Intanto, erano giunti anche i Carabinieri, allertati da più di una telefonata e la situazione si delineò nella sua interezza. Facendo sforzi immani per soffocare l’ilarità, in virtù dell’appartenenza ad una Istituzione oltremodo seria, il Maresciallo, recuperati i due malfattori, interrogò i protagonisti della vicenda e si riservò di verbalizzare le deposizioni, convocando immediatamente tutti in caserma.
Là giunti, fatta chiarezza su ogni dettaglio, le accuse ventilate di tentato omicidio, bracconaggio e vilipendio di cadavere di specie super protetta, furono derubricate a sparo in luogo abitato per cause di forza maggiore e sull’episodio venne steso un velo pietoso. Il Maresciallo, dopo una bella ramanzina, rispedì tutti quanti a casa, dando finalmente sfogo alla grassa risata che tratteneva da troppo tempo. 

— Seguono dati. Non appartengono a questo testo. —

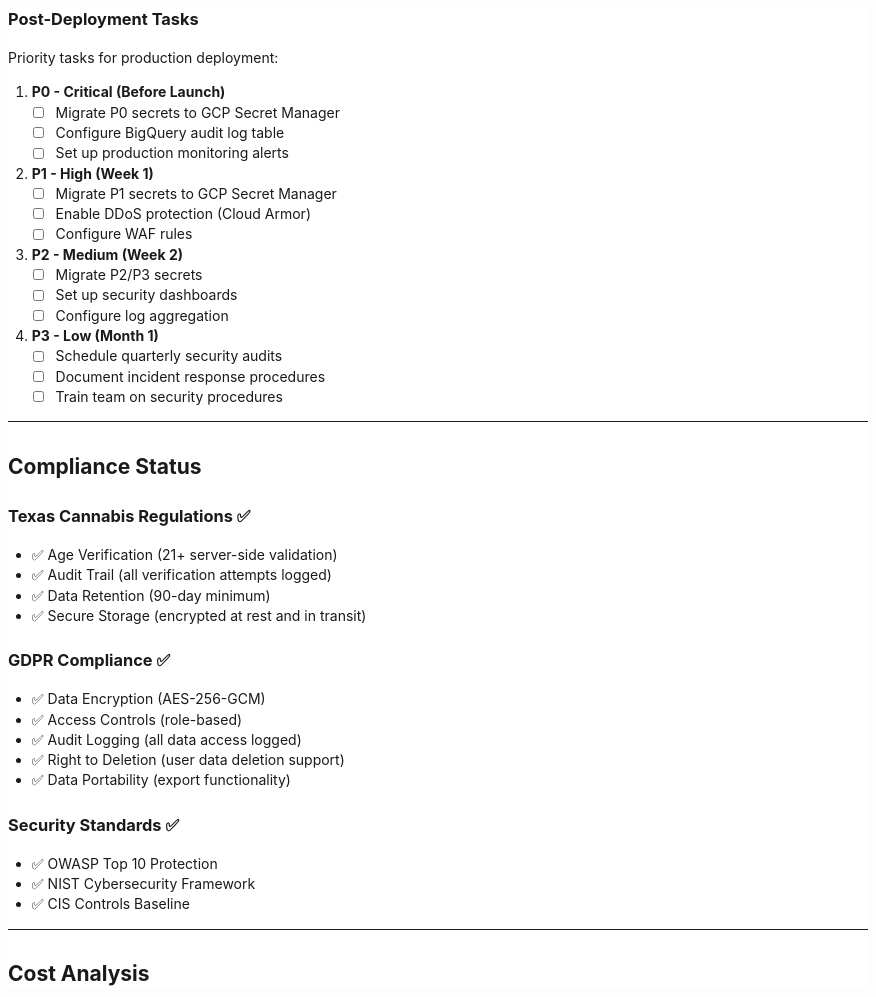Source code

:### Post-Deployment Tasks

Priority tasks for production deployment:

1. **P0 - Critical (Before Launch)**
   - [ ] Migrate P0 secrets to GCP Secret Manager
   - [ ] Configure BigQuery audit log table
   - [ ] Set up production monitoring alerts

2. **P1 - High (Week 1)**
   - [ ] Migrate P1 secrets to GCP Secret Manager
   - [ ] Enable DDoS protection (Cloud Armor)
   - [ ] Configure WAF rules

3. **P2 - Medium (Week 2)**
   - [ ] Migrate P2/P3 secrets
   - [ ] Set up security dashboards
   - [ ] Configure log aggregation

4. **P3 - Low (Month 1)**
   - [ ] Schedule quarterly security audits
   - [ ] Document incident response procedures
   - [ ] Train team on security procedures

---

## Compliance Status

### Texas Cannabis Regulations ✅

- ✅ Age Verification (21+ server-side validation)
- ✅ Audit Trail (all verification attempts logged)
- ✅ Data Retention (90-day minimum)
- ✅ Secure Storage (encrypted at rest and in transit)

### GDPR Compliance ✅

- ✅ Data Encryption (AES-256-GCM)
- ✅ Access Controls (role-based)
- ✅ Audit Logging (all data access logged)
- ✅ Right to Deletion (user data deletion support)
- ✅ Data Portability (export functionality)

### Security Standards ✅

- ✅ OWASP Top 10 Protection
- ✅ NIST Cybersecurity Framework
- ✅ CIS Controls Baseline

---

## Cost Analysis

Il povero animale, dopo i necessari rilievi dell’Autorità Sanitaria, venne prelevato da un’ escavatrice e tumulato in un terreno di proprietà del Comune, a ridosso del cimitero.
Tutte le spese vennero addebitate ai due ribaldi, che pagarono senza fiatare, sogghignando, fieri della loro prodezza. E’ pur vero che girarono al largo per qualche giorno dal Cecco, ma in cambio riscossero un’attrazione di pubblico insperata, ripetendo ad ogni piè sospinto la storia della tigre che visse due volte e che fu infine giustiziata per aver attentato ai polàstri della Siòra Marièta.
E la storia travalicò anche i ristretti confini del paesino, espandendosi a quelli limitrofi, arricchendosi  di nuovi particolari e lievitando via via che passava di bocca in bocca.
Nell’ultima versione accreditata, l’animale s’è magnato i polàstri, il cane e la Marièta;  il Cecco ha tirato giù la casa con un colpo di mortaio e la tigre è morta di spavento.
E la Marièta? 
Poareta… Lei sì che c’è mancato un filo… E ancora oggi, a novant’anni suonati, gira prudentemente al largo dal pollaio e sull’argomento non le cavan fuori una parola, nemmeno in confessione.  
“ Go ciapà uno spauràzo (spavento) che solo a pensar me vien la batarèla!” (batticuore).  
Com’ebbe più o meno a dire, anni fa, un mio collega: 
“ …Ahi…quanto a dir qual’era è cosa dura, esta “belva” selvaggia e aspra e forte, che nel pensier rinnova la paura…”.